Higelin. Maître de cérémonie ne lâche rien. C’est impressionnant. J’aimerais connaître son secret. L’oiseau rebelle aux ailes déchirées est libre comme l’air. Gourdon. Un moment sublime. A l’unisson. C’était beau. C’était grand. C’était à Lyon. Et puis la fin. Parce qu’il en fallait une. Le salut. Sourires aux lèvres. Quitter la scène. Dans la salle. DEBOUT. Chanter… Gourdon… ça tremble, ça respire, ça bouleverse. Quelques minutes plus tard, Jacques revient. Deux chansons. Présentation des musiciens. Des solos incroyables. Une conversation rythmique entre Alberto et Dominique résonne encore dans un coin de ma tête. Je donnerais beaucoup pour entendre ce concert une seconde fois. Mais malheureusement. Art de l’éphémère. Seule la mémoire garde les stigmates de ces images et de ces sons. Pour ma part, il s’agit d’un concert inoubliable et absolument magistral!!! Salut.
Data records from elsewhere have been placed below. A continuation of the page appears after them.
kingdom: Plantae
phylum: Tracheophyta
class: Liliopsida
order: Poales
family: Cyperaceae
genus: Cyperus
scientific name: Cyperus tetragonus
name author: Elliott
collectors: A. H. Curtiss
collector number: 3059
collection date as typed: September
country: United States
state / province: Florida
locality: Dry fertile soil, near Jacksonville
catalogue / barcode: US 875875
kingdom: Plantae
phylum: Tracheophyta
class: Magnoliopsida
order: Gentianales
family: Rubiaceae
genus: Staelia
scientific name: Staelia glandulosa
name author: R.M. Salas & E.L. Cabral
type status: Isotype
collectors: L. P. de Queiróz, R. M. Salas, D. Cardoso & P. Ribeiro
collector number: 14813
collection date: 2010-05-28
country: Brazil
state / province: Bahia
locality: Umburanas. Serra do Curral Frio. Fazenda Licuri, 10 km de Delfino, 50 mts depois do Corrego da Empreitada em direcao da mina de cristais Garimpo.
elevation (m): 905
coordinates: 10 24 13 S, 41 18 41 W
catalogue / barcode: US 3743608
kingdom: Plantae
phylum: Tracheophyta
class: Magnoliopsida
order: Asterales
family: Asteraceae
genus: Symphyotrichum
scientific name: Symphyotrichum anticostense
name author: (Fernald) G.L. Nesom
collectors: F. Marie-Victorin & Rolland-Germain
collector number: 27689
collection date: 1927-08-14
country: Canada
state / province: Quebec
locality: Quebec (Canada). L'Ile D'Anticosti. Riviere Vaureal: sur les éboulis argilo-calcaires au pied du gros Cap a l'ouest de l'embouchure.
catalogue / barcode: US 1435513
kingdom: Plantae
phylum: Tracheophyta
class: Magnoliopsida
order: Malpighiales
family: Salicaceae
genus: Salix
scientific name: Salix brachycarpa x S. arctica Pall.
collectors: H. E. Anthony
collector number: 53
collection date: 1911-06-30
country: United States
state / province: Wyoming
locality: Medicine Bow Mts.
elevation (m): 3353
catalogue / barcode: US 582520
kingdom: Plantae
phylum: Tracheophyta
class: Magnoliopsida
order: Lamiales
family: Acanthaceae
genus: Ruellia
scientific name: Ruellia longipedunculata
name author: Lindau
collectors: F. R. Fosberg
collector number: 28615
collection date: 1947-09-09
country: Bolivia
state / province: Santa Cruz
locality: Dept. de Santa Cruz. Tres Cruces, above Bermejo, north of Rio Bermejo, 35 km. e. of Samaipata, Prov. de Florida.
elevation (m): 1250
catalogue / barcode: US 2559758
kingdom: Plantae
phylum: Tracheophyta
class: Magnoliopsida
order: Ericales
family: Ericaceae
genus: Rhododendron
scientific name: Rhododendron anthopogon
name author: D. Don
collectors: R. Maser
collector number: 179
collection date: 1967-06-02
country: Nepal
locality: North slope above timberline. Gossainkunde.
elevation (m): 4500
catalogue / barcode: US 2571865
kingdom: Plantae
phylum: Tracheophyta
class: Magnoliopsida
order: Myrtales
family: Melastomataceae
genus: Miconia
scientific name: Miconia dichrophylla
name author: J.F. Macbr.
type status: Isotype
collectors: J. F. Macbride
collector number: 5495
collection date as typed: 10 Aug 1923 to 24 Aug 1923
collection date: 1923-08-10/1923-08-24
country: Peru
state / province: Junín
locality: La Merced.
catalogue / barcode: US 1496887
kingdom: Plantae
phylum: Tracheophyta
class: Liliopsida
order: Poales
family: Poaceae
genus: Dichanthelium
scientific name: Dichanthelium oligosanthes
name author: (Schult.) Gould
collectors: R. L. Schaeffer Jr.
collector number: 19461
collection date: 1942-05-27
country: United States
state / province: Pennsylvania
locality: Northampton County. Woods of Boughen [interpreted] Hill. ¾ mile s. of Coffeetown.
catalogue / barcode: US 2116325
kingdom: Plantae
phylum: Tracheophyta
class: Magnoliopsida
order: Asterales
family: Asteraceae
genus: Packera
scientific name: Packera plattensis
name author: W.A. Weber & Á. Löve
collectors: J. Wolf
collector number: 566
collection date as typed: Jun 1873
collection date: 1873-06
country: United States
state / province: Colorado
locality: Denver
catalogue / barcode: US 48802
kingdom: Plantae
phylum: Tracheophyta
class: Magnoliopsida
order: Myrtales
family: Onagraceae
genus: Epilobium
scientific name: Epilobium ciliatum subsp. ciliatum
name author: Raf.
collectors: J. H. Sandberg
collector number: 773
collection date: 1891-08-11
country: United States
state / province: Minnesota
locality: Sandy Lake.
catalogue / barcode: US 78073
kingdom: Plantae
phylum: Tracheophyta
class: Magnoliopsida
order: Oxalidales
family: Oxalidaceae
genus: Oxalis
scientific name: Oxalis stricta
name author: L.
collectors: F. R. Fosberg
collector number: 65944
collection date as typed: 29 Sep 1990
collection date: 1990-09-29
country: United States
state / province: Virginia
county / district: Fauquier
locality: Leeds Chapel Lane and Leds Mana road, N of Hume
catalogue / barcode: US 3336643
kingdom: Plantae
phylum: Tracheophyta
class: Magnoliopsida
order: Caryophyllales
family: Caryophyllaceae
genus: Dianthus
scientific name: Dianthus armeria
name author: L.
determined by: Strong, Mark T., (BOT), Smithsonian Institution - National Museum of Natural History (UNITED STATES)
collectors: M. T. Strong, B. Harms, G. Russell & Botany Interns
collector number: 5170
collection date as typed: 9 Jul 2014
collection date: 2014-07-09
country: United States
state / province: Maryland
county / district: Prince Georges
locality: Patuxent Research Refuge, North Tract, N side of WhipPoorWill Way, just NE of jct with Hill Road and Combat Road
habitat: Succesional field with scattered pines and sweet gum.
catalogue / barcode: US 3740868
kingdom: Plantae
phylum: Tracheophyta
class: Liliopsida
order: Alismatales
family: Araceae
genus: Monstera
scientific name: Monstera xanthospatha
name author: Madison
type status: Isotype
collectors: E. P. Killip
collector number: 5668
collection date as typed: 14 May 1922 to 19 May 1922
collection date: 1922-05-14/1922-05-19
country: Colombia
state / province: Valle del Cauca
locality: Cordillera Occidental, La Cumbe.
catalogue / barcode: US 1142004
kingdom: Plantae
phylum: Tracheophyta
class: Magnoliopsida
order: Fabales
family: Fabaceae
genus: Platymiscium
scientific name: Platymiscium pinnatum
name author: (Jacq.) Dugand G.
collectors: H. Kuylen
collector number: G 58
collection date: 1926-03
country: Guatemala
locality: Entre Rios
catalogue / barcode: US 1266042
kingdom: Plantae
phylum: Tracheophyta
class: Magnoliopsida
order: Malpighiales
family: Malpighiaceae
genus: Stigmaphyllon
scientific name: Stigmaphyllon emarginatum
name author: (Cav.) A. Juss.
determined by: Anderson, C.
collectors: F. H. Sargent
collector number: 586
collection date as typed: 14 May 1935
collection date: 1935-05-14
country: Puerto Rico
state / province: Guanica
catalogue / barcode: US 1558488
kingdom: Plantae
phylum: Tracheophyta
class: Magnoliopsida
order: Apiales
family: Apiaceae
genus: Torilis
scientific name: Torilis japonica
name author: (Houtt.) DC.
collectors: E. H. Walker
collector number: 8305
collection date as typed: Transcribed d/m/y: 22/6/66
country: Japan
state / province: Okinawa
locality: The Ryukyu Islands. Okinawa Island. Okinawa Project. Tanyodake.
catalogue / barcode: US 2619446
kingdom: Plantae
Les musiciens s’embrassent. Petite danse de Christopher et d’Alice – dans le dos de Jacques – toujours. Et puis. Partir. Jacques s’arrête. Un temps. Et partir vraiment… Les lumières se rallument.

  1. Le Minimum
  2. Coup de Foudre
    1. Le cha cha cha (démonstration…)
  3. J’ai jamais su
    1. Introduction de New orleans – l’histoire de Pamela Norton et de sa rencontre dans un pays lointain le « Metstachaussette »
  4. New Orleans
  5. Mona Lisa Klaxon
  6. Valse MF (à partir de là je ne sais plus l’ordre des chansons)
  7. Qu’est-ce qui se passe à la caisse?
    1. Quelques mots sur la prochaine chanson qu’il a composé pour une personne qui jouait avec lui sur scène
  8. La Fille au coeur d’acier
  9. Paris New-York
  10. La Rousse au chocolat
  11. Champagne (seul avec Dominique) – quelques petites erreurs – les mains quittent le clavier – « c’est ça l’accord? » « quoi » « quoii? » « quoi » « je sais quand même ce que j’ai écrit… »
  12. L… comme beauté
    1. Est-ce que ma guitare est un fusil? (un extrait)
    2. Les Femmes…
  13. Egéries, Muses et Modèles
  14. Août Put / Gourdon – à quand le pélerinage à Gourdon en peau de bête???
  15. Kyrie Eleison
  16. Auprès de mon arbre (de Brassens)/ petit clin d’oeil
  17. Bye Bye

Applaudissements. Un magnifique Gourdon. GOURDONNNNNNNNNNNNNNNNNNNN

  1. L’Amour sans savoir ce que c’est
  2. Pars

After/ Rentrer/ La tête dans les étoiles mais le coeur lourd/ C’est fini/  C’est fini/ Merci pour ces quelques heures de pur bonheur / J’avais besoin d’aération… Ce concert est arrivé à point nommé… Une piqûre de rappel indispensable pour ne pas oublier la trajectoire.